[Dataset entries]
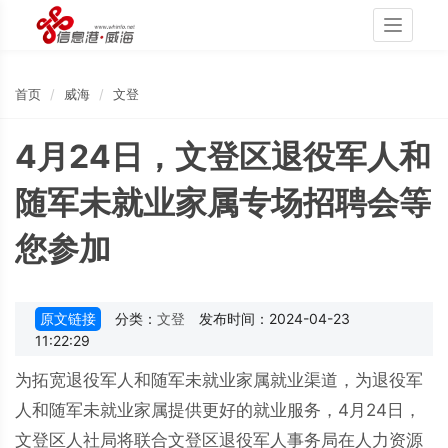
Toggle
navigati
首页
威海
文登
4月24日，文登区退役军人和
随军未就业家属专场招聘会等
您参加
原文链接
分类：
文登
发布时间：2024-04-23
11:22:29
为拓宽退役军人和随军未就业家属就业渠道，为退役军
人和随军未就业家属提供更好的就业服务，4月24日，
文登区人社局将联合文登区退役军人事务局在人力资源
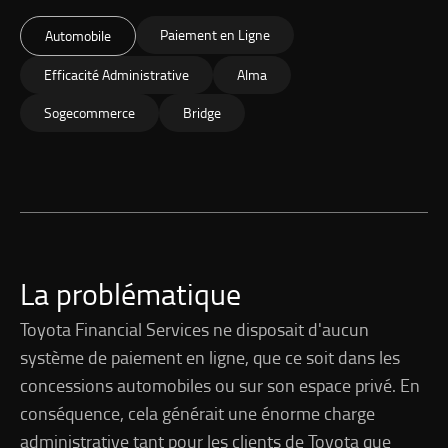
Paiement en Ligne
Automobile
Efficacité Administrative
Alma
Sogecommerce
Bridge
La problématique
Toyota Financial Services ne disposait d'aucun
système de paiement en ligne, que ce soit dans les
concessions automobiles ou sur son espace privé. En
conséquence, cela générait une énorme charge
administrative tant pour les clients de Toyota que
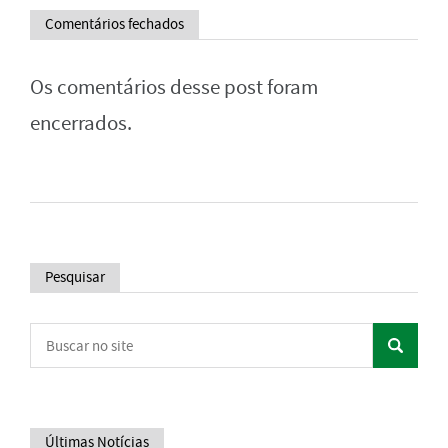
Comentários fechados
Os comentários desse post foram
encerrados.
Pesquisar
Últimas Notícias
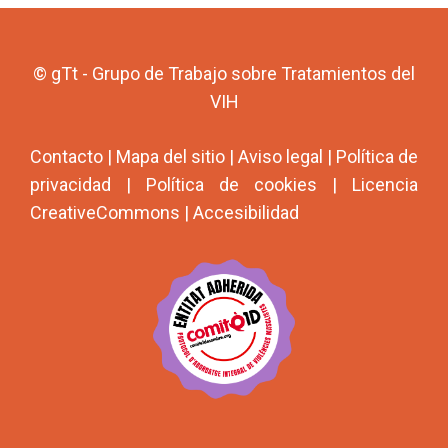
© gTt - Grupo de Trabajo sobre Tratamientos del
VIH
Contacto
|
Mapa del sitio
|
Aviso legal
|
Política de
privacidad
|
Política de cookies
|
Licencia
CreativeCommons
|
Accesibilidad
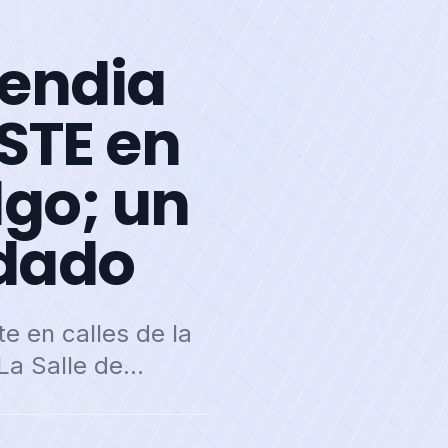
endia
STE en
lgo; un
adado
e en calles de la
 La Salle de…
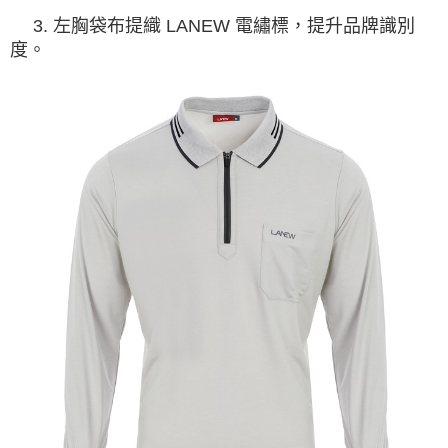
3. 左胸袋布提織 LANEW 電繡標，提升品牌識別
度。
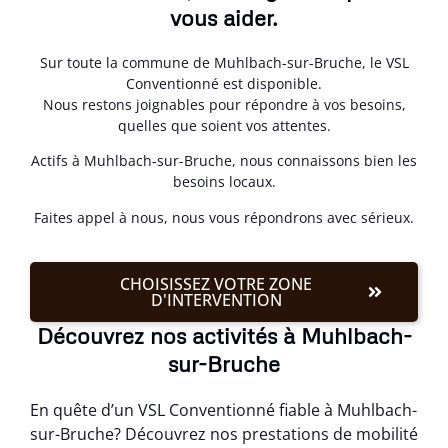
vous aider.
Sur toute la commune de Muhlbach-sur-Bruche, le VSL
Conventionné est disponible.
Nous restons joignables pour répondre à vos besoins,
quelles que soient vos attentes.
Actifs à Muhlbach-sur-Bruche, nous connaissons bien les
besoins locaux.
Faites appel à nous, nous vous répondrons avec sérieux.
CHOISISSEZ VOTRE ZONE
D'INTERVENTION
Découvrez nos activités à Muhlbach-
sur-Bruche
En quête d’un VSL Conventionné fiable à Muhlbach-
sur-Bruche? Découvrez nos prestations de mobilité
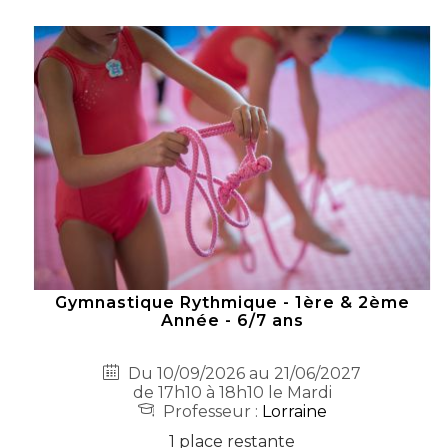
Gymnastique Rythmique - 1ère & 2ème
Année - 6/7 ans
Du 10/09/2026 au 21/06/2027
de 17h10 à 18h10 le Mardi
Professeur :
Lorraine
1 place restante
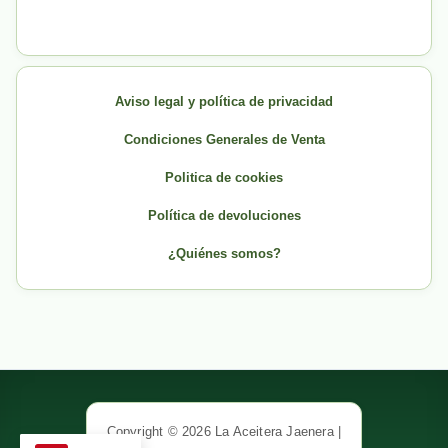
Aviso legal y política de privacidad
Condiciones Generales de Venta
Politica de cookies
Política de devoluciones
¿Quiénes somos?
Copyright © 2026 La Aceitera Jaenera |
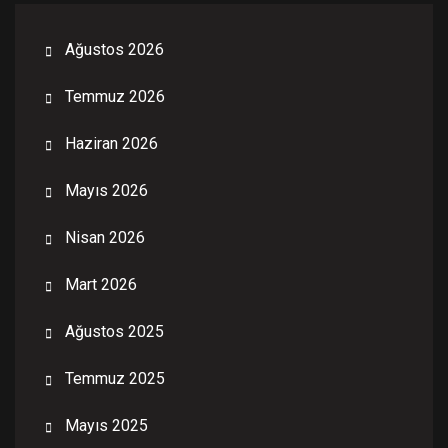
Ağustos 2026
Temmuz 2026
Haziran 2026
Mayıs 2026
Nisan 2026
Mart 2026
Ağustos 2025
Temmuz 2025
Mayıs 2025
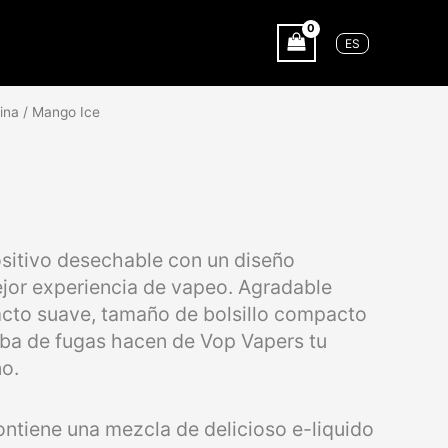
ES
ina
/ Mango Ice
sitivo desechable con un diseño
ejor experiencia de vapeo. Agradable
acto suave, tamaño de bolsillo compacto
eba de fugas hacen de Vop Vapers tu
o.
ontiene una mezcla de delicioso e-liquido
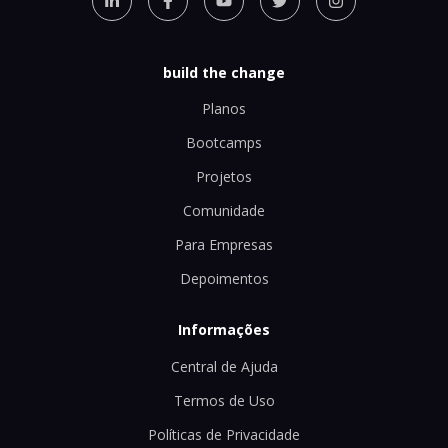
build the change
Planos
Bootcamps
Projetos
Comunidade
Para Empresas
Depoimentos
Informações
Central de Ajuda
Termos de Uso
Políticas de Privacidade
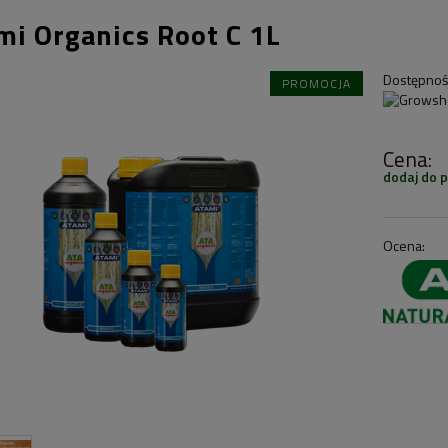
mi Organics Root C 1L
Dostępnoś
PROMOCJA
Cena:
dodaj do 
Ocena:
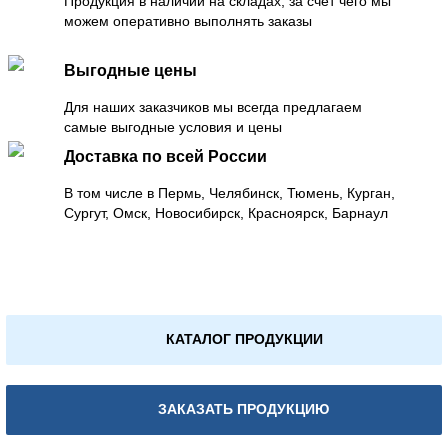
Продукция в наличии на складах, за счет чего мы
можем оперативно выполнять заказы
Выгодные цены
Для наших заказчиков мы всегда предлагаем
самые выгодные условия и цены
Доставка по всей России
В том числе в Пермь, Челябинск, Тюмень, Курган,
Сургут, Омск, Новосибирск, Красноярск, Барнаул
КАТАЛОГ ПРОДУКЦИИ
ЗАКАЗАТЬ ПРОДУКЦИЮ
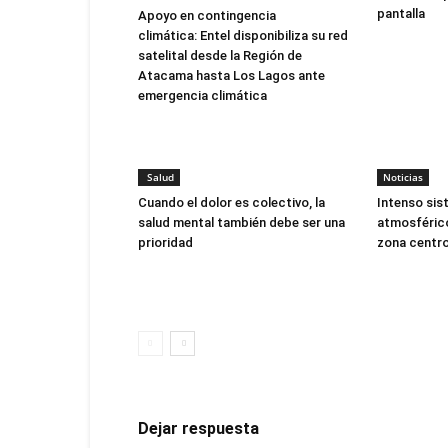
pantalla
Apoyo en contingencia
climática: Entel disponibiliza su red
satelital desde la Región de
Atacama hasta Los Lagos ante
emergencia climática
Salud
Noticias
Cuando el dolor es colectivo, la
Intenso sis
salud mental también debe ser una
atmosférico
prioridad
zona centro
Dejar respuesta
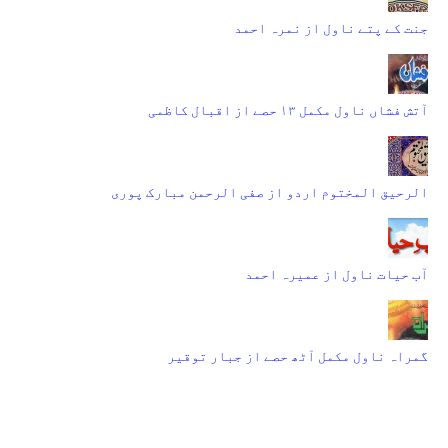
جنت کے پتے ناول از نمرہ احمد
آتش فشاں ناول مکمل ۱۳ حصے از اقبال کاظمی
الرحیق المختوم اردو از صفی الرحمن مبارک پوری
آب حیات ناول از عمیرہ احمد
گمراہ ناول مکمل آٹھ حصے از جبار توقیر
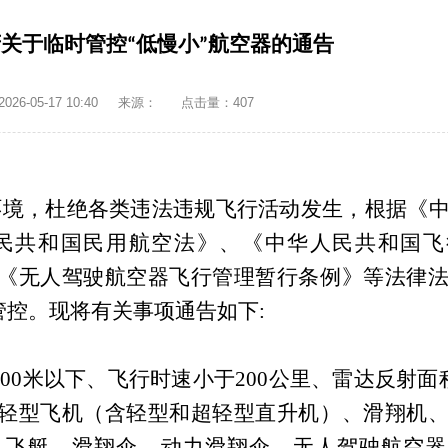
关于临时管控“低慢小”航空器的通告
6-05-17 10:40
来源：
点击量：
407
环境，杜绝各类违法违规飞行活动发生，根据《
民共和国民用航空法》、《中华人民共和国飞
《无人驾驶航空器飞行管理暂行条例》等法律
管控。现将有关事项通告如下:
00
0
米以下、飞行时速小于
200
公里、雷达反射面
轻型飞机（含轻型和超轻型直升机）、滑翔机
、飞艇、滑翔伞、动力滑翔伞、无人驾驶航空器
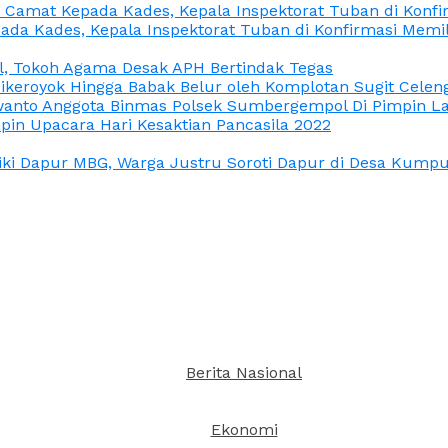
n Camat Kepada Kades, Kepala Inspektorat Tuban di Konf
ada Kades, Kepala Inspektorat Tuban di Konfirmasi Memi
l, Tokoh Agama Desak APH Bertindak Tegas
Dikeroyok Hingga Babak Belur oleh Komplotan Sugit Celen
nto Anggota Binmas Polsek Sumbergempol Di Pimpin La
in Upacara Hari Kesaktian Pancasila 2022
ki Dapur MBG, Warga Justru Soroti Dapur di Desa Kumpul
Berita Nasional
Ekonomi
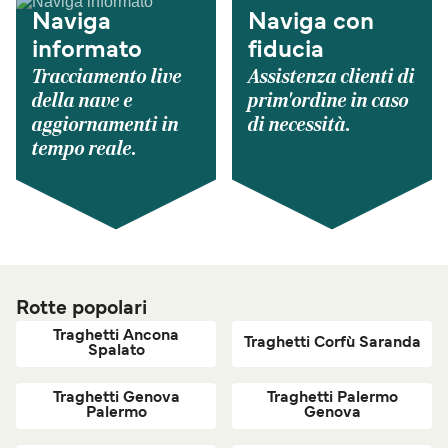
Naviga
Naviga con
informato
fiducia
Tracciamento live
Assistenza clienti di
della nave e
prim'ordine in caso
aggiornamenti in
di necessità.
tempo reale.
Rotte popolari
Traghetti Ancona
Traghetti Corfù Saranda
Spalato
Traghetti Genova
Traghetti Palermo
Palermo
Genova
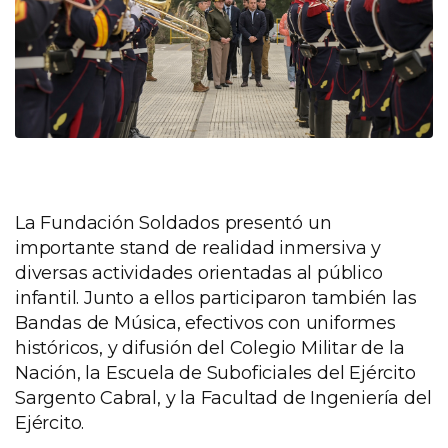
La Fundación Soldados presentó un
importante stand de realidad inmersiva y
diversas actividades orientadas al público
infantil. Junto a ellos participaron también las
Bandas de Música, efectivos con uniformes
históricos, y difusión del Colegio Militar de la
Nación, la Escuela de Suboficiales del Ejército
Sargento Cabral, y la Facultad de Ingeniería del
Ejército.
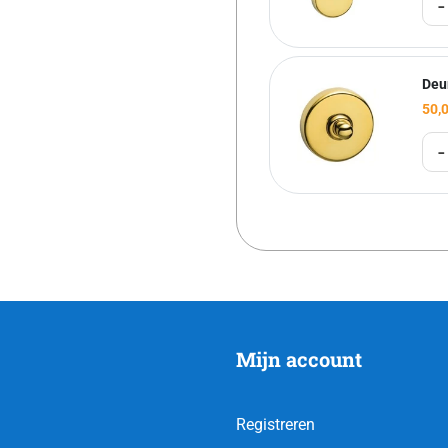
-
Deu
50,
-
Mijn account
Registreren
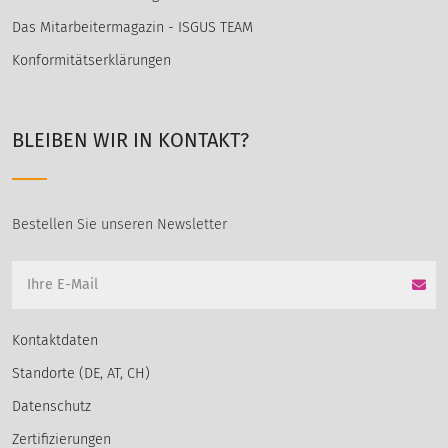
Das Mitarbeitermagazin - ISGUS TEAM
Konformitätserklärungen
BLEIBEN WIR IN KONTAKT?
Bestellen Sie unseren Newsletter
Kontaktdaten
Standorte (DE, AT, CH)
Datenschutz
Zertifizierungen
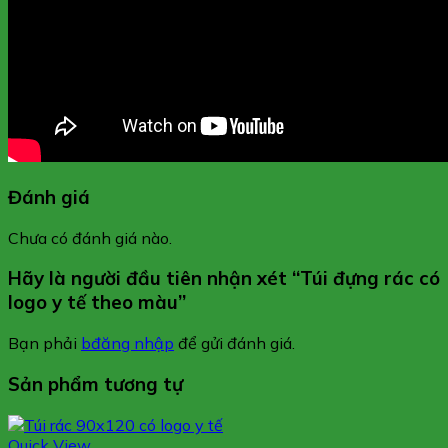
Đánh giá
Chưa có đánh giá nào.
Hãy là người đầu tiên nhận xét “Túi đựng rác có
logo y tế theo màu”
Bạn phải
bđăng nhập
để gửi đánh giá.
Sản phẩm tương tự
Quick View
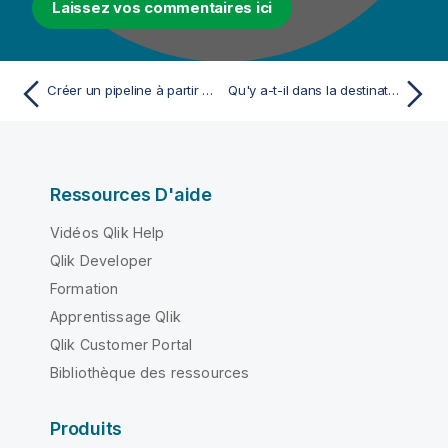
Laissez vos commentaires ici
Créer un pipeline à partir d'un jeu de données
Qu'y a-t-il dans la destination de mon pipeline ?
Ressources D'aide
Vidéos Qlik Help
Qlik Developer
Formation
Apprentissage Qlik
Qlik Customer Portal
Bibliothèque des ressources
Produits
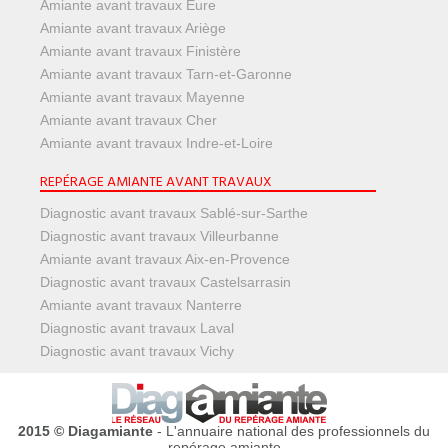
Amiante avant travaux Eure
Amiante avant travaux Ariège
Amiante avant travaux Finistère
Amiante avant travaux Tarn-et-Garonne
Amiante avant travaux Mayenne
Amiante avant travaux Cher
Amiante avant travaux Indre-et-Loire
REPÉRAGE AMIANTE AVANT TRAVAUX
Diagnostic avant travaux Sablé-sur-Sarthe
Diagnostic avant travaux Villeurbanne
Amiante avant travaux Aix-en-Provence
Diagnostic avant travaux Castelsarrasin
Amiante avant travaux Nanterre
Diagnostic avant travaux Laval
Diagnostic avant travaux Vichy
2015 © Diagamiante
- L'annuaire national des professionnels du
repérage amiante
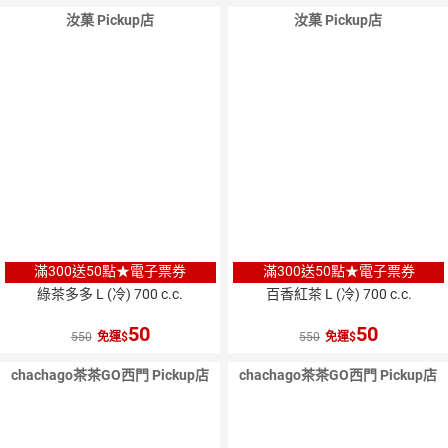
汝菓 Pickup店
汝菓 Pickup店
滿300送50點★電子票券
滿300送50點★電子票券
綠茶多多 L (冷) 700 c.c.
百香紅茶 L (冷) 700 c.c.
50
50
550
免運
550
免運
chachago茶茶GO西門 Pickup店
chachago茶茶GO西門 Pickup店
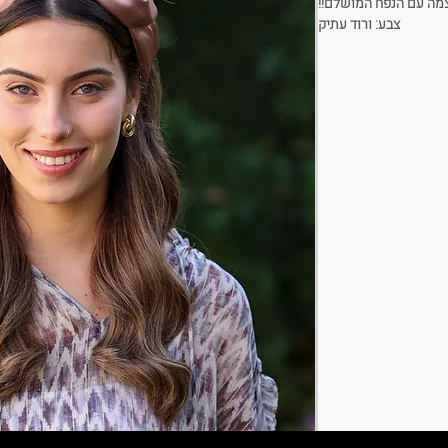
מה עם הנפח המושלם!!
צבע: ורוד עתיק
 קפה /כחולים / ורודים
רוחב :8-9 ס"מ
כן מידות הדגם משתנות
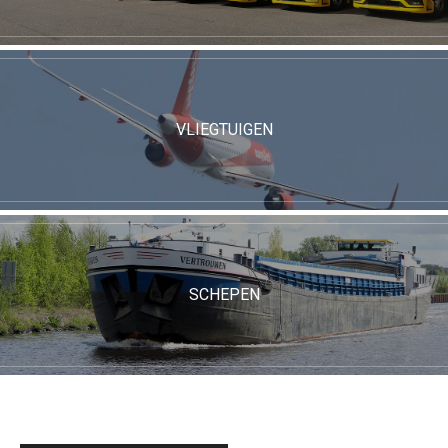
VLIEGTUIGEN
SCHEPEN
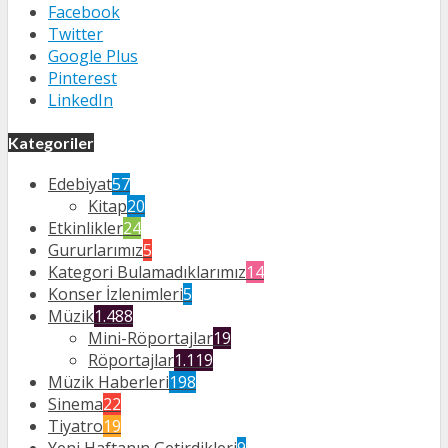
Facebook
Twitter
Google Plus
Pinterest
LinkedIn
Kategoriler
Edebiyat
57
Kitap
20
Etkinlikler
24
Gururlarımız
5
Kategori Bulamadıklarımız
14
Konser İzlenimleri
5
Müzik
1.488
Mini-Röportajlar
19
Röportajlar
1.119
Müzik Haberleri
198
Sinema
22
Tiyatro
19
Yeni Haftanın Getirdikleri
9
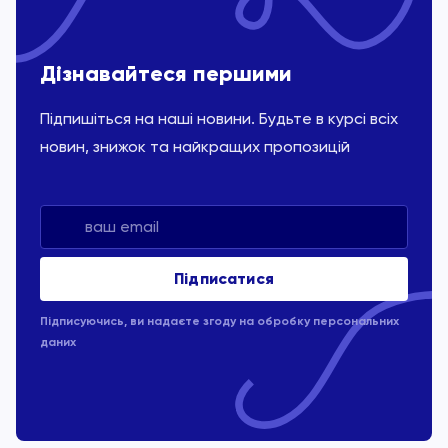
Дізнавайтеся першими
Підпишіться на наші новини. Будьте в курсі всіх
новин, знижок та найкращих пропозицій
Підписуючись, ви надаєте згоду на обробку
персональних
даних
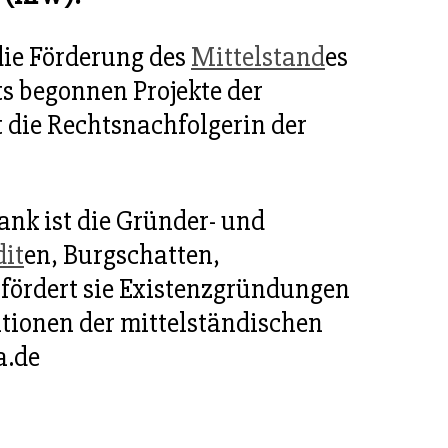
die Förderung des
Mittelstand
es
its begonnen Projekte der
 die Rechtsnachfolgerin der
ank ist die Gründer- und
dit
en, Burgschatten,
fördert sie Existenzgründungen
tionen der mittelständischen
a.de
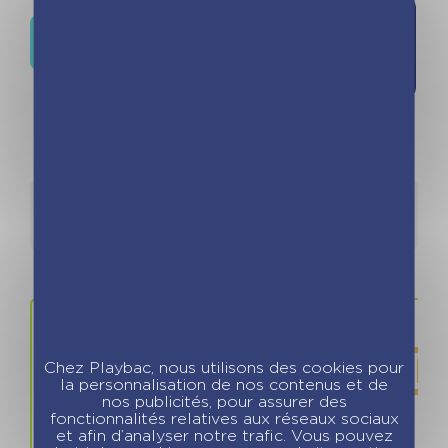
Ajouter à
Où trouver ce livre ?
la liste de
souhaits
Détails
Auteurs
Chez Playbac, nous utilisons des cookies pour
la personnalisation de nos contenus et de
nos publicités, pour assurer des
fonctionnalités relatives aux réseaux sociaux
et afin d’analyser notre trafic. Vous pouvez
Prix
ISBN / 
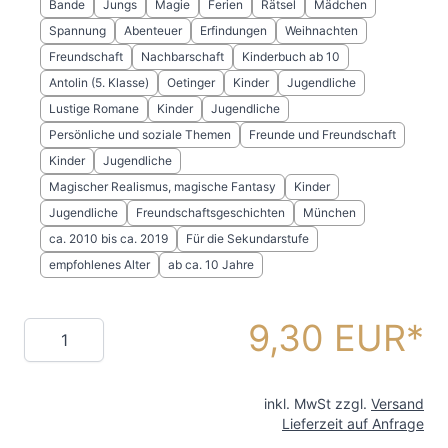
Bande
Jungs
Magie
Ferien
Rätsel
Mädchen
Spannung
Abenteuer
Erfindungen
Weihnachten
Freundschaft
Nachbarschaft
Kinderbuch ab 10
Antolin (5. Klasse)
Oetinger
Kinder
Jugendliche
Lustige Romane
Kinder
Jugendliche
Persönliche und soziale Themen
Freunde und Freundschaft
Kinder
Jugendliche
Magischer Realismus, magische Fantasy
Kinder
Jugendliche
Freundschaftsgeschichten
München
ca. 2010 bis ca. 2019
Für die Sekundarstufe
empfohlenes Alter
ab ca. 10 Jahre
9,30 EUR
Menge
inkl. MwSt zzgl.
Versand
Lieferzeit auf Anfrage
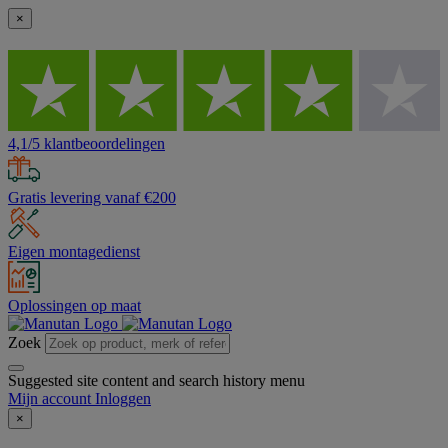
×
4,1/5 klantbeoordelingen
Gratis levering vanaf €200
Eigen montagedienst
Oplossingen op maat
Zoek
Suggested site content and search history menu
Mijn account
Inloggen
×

What you will do >> Arrange the part of the data that opens with the line containing "build the change" and closes with the line containing "ЗАКАЗАТЬ ПРОДУКЦИЮ" as a Markdown table with the columns Row and Text, one line per row and blank lines omitted. Leave the pictures out of the answer.

Exercise result >>
| Row | Text |
|---|---|
| 1 | build the change |
| 2 | Planos |
| 3 | Bootcamps |
| 4 | Projetos |
| 5 | Comunidade |
| 6 | Para Empresas |
| 7 | Depoimentos |
| 8 | Informações |
| 9 | Central de Ajuda |
| 10 | Termos de Uso |
| 11 | Políticas de Privacidade |
| 12 | mi Organics Root C 1L |
| 13 | Dostępnoś |
| 14 | PROMOCJA |
| 15 | Cena: |
| 16 | dodaj do  |
| 17 | Ocena: |
| 18 | Продукция в наличии на складах, за счет чего мы |
| 19 | можем оперативно выполнять заказы |
| 20 | Выгодные цены |
| 21 | Для наших заказчиков мы всегда предлагаем |
| 22 | самые выгодные условия и цены |
| 23 | Доставка по всей России |
| 24 | В том числе в Пермь, Челябинск, Тюмень, Курган, |
| 25 | Сургут, Омск, Новосибирск, Красноярск, Барнаул |
| 26 | КАТАЛОГ ПРОДУКЦИИ |
| 27 | ЗАКАЗАТЬ ПРОДУКЦИЮ |